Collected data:
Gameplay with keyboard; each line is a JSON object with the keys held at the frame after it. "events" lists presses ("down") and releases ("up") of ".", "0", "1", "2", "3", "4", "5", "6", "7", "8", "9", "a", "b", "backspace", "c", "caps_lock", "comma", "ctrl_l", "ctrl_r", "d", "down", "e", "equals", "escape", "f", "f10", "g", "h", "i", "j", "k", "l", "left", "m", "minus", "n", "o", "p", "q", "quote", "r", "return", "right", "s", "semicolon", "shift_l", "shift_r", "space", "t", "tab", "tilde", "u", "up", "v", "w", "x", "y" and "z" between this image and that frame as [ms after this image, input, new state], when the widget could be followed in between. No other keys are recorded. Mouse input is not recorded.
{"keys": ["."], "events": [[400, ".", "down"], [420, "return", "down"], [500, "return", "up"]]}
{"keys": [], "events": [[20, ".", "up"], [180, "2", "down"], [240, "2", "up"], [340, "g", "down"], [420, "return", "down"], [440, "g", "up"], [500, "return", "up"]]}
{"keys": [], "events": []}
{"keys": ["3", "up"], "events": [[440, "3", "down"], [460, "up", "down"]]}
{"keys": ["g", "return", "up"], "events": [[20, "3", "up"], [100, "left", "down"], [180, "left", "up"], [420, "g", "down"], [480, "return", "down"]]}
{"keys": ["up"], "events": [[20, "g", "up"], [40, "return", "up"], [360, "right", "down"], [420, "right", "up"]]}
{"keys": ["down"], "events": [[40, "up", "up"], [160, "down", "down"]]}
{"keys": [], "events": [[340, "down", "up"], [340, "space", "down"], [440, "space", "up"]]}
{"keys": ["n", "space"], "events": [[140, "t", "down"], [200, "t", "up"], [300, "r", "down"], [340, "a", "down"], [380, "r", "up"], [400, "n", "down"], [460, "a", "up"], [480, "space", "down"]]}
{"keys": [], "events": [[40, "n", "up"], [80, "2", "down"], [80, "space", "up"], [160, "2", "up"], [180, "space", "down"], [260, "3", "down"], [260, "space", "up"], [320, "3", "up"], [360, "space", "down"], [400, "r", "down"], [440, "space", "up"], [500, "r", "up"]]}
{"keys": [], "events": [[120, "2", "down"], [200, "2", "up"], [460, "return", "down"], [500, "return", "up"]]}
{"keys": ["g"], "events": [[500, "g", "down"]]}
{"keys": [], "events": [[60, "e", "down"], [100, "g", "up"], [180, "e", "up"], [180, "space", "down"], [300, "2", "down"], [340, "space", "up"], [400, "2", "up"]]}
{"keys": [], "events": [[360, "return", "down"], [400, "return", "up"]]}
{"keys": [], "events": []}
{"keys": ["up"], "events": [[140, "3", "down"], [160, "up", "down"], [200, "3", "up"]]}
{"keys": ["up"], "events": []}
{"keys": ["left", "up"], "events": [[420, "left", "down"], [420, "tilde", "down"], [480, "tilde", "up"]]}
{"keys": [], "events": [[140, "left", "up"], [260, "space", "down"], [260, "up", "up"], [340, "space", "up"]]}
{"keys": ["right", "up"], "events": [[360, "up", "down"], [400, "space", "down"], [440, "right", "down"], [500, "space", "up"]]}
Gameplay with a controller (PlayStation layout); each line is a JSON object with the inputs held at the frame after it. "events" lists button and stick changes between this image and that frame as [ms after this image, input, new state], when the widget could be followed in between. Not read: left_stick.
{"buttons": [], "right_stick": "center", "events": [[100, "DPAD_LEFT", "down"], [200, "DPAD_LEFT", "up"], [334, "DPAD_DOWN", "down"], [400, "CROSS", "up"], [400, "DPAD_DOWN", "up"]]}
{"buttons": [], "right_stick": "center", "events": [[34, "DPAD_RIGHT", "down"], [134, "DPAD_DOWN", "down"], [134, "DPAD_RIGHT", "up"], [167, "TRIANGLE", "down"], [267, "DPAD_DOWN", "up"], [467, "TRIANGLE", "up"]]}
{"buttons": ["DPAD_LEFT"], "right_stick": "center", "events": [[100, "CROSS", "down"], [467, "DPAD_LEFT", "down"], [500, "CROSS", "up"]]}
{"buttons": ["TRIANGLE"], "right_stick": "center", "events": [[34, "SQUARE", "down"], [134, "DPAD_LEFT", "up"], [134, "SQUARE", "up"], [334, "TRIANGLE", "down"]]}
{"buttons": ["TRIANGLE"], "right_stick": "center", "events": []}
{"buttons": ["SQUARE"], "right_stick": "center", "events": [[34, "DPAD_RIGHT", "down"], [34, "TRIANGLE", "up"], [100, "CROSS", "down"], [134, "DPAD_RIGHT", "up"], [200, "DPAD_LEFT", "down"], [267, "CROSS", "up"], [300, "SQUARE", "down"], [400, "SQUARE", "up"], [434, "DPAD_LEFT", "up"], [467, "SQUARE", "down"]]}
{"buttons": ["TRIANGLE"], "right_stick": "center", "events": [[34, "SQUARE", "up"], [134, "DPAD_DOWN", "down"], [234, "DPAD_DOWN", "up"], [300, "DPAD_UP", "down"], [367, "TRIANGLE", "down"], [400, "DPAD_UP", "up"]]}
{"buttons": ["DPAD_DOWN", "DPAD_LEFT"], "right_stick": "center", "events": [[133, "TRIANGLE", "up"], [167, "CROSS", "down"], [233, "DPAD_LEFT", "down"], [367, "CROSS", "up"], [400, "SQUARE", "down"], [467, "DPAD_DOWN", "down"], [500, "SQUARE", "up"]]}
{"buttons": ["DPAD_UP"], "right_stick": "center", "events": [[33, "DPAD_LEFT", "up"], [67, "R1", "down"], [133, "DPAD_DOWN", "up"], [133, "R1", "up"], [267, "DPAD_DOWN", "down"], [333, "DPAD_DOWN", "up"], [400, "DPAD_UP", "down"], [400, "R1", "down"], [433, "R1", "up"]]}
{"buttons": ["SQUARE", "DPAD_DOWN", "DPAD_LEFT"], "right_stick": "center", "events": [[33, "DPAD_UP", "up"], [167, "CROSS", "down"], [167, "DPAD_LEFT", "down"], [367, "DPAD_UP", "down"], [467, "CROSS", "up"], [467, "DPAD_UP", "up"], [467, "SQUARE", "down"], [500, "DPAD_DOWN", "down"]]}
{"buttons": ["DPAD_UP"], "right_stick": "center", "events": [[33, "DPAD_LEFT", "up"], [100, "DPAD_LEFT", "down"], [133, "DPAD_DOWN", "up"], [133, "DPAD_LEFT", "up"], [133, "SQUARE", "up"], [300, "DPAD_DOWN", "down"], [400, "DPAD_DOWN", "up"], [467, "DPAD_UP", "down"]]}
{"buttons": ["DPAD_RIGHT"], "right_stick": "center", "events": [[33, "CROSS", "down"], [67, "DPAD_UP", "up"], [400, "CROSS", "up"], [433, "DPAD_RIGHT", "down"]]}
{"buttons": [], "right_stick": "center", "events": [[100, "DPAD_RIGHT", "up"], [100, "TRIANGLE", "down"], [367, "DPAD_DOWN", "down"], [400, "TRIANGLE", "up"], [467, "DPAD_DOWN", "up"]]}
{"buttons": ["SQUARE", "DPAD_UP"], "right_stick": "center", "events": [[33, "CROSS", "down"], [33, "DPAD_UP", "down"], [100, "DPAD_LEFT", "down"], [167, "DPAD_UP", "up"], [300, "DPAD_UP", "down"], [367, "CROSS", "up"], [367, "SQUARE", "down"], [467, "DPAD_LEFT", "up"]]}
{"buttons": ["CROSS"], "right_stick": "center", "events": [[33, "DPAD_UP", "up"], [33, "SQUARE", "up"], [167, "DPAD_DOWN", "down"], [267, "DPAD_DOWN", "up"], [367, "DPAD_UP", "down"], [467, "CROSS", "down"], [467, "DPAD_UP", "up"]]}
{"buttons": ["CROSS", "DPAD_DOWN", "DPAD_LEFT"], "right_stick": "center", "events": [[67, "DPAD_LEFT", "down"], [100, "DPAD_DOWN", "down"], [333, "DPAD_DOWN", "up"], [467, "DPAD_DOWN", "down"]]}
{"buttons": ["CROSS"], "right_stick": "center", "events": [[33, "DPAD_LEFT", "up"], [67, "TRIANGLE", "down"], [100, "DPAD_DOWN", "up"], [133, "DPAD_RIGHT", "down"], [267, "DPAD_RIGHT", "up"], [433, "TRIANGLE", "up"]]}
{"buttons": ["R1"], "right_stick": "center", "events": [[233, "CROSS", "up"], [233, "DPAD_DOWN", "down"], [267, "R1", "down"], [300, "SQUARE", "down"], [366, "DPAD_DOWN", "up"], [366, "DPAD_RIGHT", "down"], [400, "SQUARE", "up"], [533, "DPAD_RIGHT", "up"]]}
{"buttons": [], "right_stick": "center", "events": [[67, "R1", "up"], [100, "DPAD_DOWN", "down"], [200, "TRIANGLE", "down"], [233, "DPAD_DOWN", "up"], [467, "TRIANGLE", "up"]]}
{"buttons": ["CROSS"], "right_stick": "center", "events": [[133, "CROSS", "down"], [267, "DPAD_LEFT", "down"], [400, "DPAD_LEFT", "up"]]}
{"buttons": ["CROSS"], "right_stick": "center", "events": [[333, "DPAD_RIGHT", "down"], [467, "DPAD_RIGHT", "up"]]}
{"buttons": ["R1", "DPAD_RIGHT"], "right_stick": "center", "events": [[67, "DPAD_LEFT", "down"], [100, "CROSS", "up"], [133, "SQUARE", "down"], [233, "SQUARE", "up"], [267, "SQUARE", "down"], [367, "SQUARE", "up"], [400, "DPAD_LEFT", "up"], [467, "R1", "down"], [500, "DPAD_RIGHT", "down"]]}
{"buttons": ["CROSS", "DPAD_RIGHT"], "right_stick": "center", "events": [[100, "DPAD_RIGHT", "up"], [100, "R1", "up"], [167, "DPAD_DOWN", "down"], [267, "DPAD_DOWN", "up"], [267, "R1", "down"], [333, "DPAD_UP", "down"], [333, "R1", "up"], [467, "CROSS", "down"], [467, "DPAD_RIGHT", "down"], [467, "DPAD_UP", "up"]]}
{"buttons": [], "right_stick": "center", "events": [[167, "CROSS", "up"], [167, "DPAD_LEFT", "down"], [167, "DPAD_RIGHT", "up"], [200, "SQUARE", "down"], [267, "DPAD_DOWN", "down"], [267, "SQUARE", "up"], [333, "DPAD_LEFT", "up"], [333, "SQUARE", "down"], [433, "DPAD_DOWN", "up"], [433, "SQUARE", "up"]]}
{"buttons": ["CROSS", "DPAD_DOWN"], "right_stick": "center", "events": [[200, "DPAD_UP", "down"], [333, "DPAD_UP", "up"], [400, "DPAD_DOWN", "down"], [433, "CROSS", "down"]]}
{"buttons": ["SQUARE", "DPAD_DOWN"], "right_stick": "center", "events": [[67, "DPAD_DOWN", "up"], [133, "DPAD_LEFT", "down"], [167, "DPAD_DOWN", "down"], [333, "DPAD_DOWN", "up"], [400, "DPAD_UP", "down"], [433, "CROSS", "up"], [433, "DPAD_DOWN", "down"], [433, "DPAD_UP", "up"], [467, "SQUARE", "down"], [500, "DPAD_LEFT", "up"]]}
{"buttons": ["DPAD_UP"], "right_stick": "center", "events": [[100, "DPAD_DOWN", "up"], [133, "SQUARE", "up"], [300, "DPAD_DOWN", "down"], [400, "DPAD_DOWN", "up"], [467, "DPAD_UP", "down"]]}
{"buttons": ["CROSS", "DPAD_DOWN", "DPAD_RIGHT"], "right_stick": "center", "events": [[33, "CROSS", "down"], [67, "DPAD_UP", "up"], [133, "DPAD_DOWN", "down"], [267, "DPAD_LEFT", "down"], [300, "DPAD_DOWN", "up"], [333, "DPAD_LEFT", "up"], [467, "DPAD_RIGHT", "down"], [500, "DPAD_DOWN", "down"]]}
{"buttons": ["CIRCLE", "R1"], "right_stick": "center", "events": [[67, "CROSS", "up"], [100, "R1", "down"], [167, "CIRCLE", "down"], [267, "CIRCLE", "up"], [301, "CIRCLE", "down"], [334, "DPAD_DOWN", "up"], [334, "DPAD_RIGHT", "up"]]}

■ TRY IT
Establish how many lines of the records contain the string "held" and state that number without elaboration.

■ PROBLEM SOLUTION
2